Banyak orang mendidik anak-anaknya didasarkan pada prinsip yang salah: 1. Seperti prinsip kasih sayang berlebihan, sehingga apa-apa diambil alih oleh orang tuanya, karena berdasarkan kasih sayang berlebihan, sehingga anaknya sadar bahwa dirinya sangat disayangi, kesadaran itu akan dimanfaatkan olah anaknya untuk melakukan "pemerasan yang lainnya" dalam pola pendidikan dan perkekbangan anak itu selanjutnya. Anak akan menjadi manja berlebihan, selalu "tuding tujuh/berkuasa dan menjadi tukang perintah dalam kehidupan selanjutnya, dan ini menjadi pola dan mengenatal dan mengeras di bawah sadarnya, akan dapat menyengsarakan anak itu sendiri di kemudain hari ketika orang tuanya telah tiada. Karena pada hakikatnya manusia selalu ingin aluh dan enak dalam hidupnya, dalam pergaulan sosial selanjutnya pola itu akan terbawa ke masyarakat dan pergaulan dengan temannya sebaya, anak seperti itu lambat laun ditinggalkan oleh temannya, dan menjadi anak tidak bertanggungjawab. Ini bererti kegagalan orang tua laki-perempuan dalam mengembangkan sikap mental dan kebiasaan anak sejak kecil, yang bermula dari kasih sayang berlebihan. 2. Berdasarkan kesadaran gender berlebihan, ini pekerjaan laki-laki dan itu pekerjaan wanita, sehingga dari kecil anak-anak sudah memilah pekerjaan (50%) menjadi bukan tanggungjawabnya, tanggung jawab laki-laki/perempuan. Anak selalu memilih pekerjaan berbasarkan gender, dan apa lagi mana kodrat dan mana gender tidak dipahami dengan baik. Sehingga dengan demikian anak akan bertumbuh menjadi anak-anak "terlalu memilih" dalam hidupnya, terutama dari mulutnya akan selalu keluar kata-kata berdasarkan prinsip gender itu, juga perbuatan, dan terutama pikirannya tidak bertumbuh secara seimbang, terutama di Bali yang sebagian besar keluarga memiliki anak-laki-laki lebih sedikit dari perempuannya, dan terutama anak laki-laki tunggal dalam jumlah keluarga yang lebih banyak perempuannya. Keluarga akan memberikan perhatian, kebijakan, dan penghargaan lebih pada laki-laki, sehingga dirinya merasa menjadi anak emas, pewaris tunggal. Keluarga demikian anak laki-laki itu akan menjadi merasa super di antara saudaranya, sehingga dia akan menjadi mau menang sendiri, karena toh juga dia tahu akan dimenagkan oleh keluarganya (bali menganut keperusaan). Rasa persatuan, persamaan, persaudaraan, dan keadilan dirasa tidak terjadi di keluarga, maka keluarga itu akan mengembangkan "rasa bathin" tidak seutuhnya sebagai basis pendidikan utama dan pertama di keluarga. 

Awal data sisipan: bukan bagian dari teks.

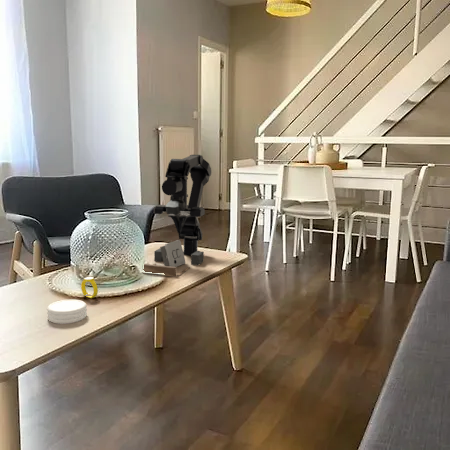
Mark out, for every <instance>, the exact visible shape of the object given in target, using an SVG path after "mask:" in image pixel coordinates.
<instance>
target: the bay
mask: <svg viewBox="0 0 450 450" xmlns="http://www.w3.org/2000/svg"><path fill="white" fill-rule="evenodd" d="M143 264H144V269H143V268H142V270H144V271H145V272H152V273H164V274H165V275H166V277H167V276H168V277H177V276H179V277H180V276H182V275H183V274H184V273H185V272H186V271H188V270H190V268H191V267H190V266H187V267H185V268H184V269H182V270H181V271H180V272H179V273H178V274H177V267H171V266H165V265H161V264H159V265H158V264H157V263H152V264H148V263H143ZM165 275H164V276H165Z"/></svg>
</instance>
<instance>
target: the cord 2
mask: <svg viewBox="0 0 450 450" xmlns="http://www.w3.org/2000/svg"><path fill="white" fill-rule="evenodd" d="M204 257H205V256H204V251H201V250H197V251H196V252H194V253H193V254H191V255H190V265H191V266H200V265H201V264H202V263H204V262H205V260H204ZM203 261H204V262H203ZM199 264H200V265H199Z"/></svg>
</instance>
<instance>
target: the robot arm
mask: <svg viewBox="0 0 450 450" xmlns="http://www.w3.org/2000/svg"><path fill="white" fill-rule="evenodd" d="M189 175H190V176H189ZM211 175H212V167H211V164H210V163H209V162H208V161H207V160H205V159H204V157H203V155H201V154H190V155H189V156H187V157H184V158H171V160H170V161H169V162H168V165H167V168H166V173H165V175H164V176H165V178H166V179H165V180H164V181H163V182H162V184H161V190H162V192H163V193H164V195H166V196H170V198H169V201H168V202H167V203H166V204H158V205H156V206H154V208H153V214H155V215H162V214H163V213H166V214H167V217H169V218H171V219H172V221H173V223H174V225H175V228H176V231H177V234H178V240H183V253H184V256H185V255H186V256H191V254H193V253H194V252H196V251H198V243H199V241H203V231H202V228H201V226H200V225H201V224H200V222H199V219H198V217H199V218H200V217H203V216H204V215H205V214H206V210H205V208H204V207H200V205H201V203H202V202H201V200H202V196H203V192H204V187H205V186H206V184H207V183H208V182H209V180H210V177H211ZM189 177H190V178H191V181H192V185H191V191H190V194H188V179H189ZM189 195H190V196H189ZM188 198H189V199H188Z"/></svg>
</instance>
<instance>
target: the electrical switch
mask: <svg viewBox="0 0 450 450" xmlns="http://www.w3.org/2000/svg"><path fill="white" fill-rule="evenodd" d="M160 249H161V253H162V257H163V261H162V262H163V264H164V265H163V266H171V267H176V268H177V267H179V266H182V265H185V264H186V258H185V255H184V253H183V251H184V248H183V245H182V241H181V239H177V240H174V241H170V242H167V243H165V244H164V245H162V246H160ZM165 256H166V257H165Z"/></svg>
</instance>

4. Keluarga Sebagai Pendidik Kodrati 

Keluarga (Ayah dan Ibu) harus sadar bahwa dirinya adalah guru kodrati yang tidak tergantikan, dengan demikian sebagai guru kodrati yang tidak dapat digantikan, jangan mempercayakan seluruh pendidikan anak terutama anak yang sedang sensitif sesuaai dengan "tingkat kematangannya", 0-5 (Balita), 6-12 (masa menentang), 12-19 (Masa remaja/Pubertas Pertama), 20-25 (Pubertas kedua dan masa dewasa) (lihat pembagian ahli dalam psikologi anak/remaja. Peranan orang tua harus mampu memahami masa perkembangan anak kita, di Bali masa 0-5 tahun itu masih dipandang sebagai dewa, harus diladeni dan diikuti kemaunnya, namun dikendalikan secara baik sehingga bathinnya tidak cacat. masa remaja dipandang sebagai teman bermain, sedangkan dewasa dipandang sebagai lawan diskusi, memberikan posisi penghargaan dan sekali-kali dimenangkan mereka agar tumbuh kebanggaan pada diri anak, terutama terkait dengan hasil belajarnya yang sedang dipelajari, terutama di depan teman sebayanya. 

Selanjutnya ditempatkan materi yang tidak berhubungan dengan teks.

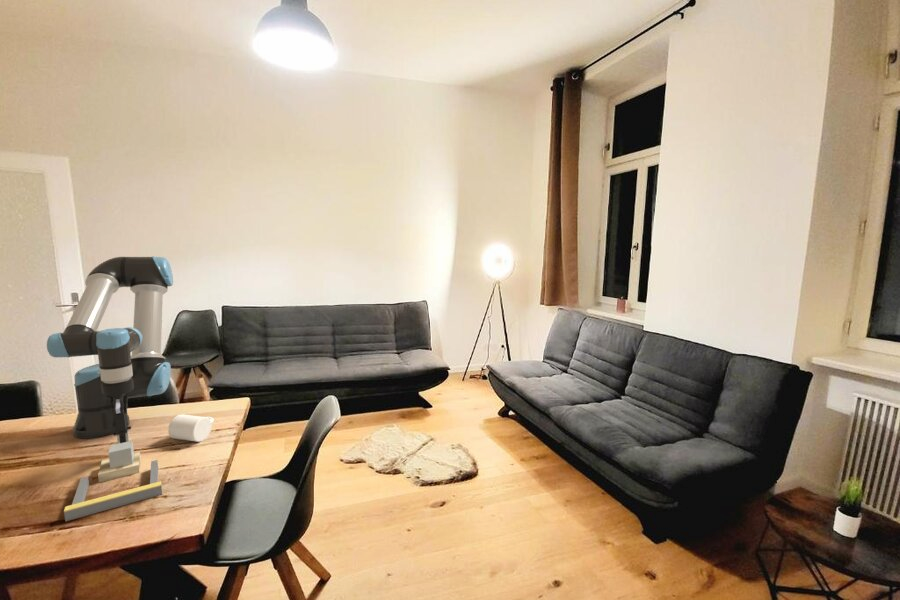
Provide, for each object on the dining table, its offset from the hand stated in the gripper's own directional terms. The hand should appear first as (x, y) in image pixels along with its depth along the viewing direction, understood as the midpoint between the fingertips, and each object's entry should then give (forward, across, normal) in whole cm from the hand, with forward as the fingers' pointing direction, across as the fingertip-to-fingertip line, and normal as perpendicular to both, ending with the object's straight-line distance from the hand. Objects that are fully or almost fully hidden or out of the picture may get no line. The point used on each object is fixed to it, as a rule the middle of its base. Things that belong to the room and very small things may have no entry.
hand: (124, 451), depth 125 cm
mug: (+2, -4, +19) cm, 19 cm away
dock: (+2, +20, 0) cm, 20 cm away
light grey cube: (-1, +9, 0) cm, 9 cm away
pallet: (+2, +9, 0) cm, 9 cm away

sadarkanlah diri kita sebagai pendidik di mata anak-anak, sehingga semua peri laku kita sesungguhnya secara tidak sadar dijadikan acuan nilai dalam hidupnya, dengan demikian pendidikan istri sangat menentukan kedewasaan anak, pola asuh keluarga sangat menentukan masa depan anak. Awasi anak dalam belajarnya, dengan kesadaran tetapi tidak diketahui oleh anak, seperti ketika anak masih begadang belajar, jangan orang tua "mejangkut dengan istrinya" menutup pintu, dan memberikan anak seperti tidak mendapat perhatian, sehingga mereka merasa tidak dapat pengawasan. Tiduran di sampingnya, buatkan minuman, nasi goreng jika dia ngantuk, dan ada pekerjaan dikerjakan sampau larut malam, minta ijin kalau payah tidur duluan, jangan tutuk kamar tidur, bangun sekali-kali dan tanyakan masih banyak pekerjaannya nak? buatkan apa ia?, belikan nasi kunig? pantau secara tidak sadar mereka tahun selanjutnya diperhatikan oleh orang tuanya, entah si bapak/si ibu, itu akan memberikan penguatan dalam belajarnya. 

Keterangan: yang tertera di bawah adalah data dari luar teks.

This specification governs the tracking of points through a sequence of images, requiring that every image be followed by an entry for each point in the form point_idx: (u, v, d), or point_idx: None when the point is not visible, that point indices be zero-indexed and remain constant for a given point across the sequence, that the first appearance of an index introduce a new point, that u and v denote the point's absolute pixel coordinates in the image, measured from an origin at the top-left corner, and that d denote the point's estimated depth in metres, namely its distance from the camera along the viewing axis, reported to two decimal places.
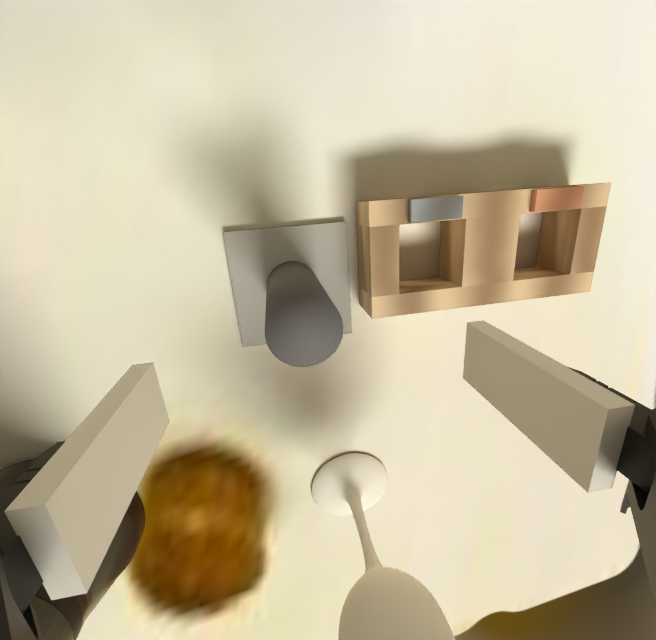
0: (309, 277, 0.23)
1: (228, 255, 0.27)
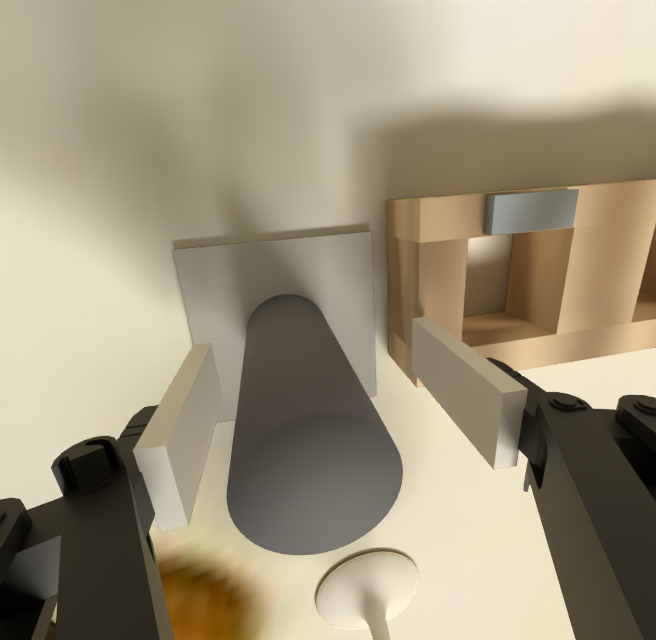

Setiap saat berikan wejangan mana baik dan mana buruk, jangan memberikan pendidikan harapan dan keharusan untuk anak ketika anak sedang merasa salah atau terpojok. jangan saling menyalahkan antara bapak dan ibu, desain bahwa kalau ibunya memarahi anaknya, laki-laki pura-pura tidak tahu, diam saja jangan "ngelonang pianak di hadapan ibu/bapaknya", terkandung siapa yang memberikan penguatan nilai dan norma yang harus diikuti. 

5. Kesuksesan dalam Pendidikan Keluarga 

Penentu kesuksesan dalam keluarga memiliki dimensi sangat banyak, disamping juga ada jalan Tuhan yang tidak dapat saya jelaskan di sini. 

Dimensi keluarga memiliki tiga dimensi yaitu dimensi proses yang sudah saya sampaikan dalam keluarga yaitu pola asuhan di atas. Dimensi lainnya dimensi sikap, dan dimensi struktural, walaupun sesungguhnya dimensi proses itu merupakan faktor variabel berkaitan dengan dimensi sikap dan dimensi struktural. Sikap akan berpengaruh langsung terhadap pola asuh keluarga.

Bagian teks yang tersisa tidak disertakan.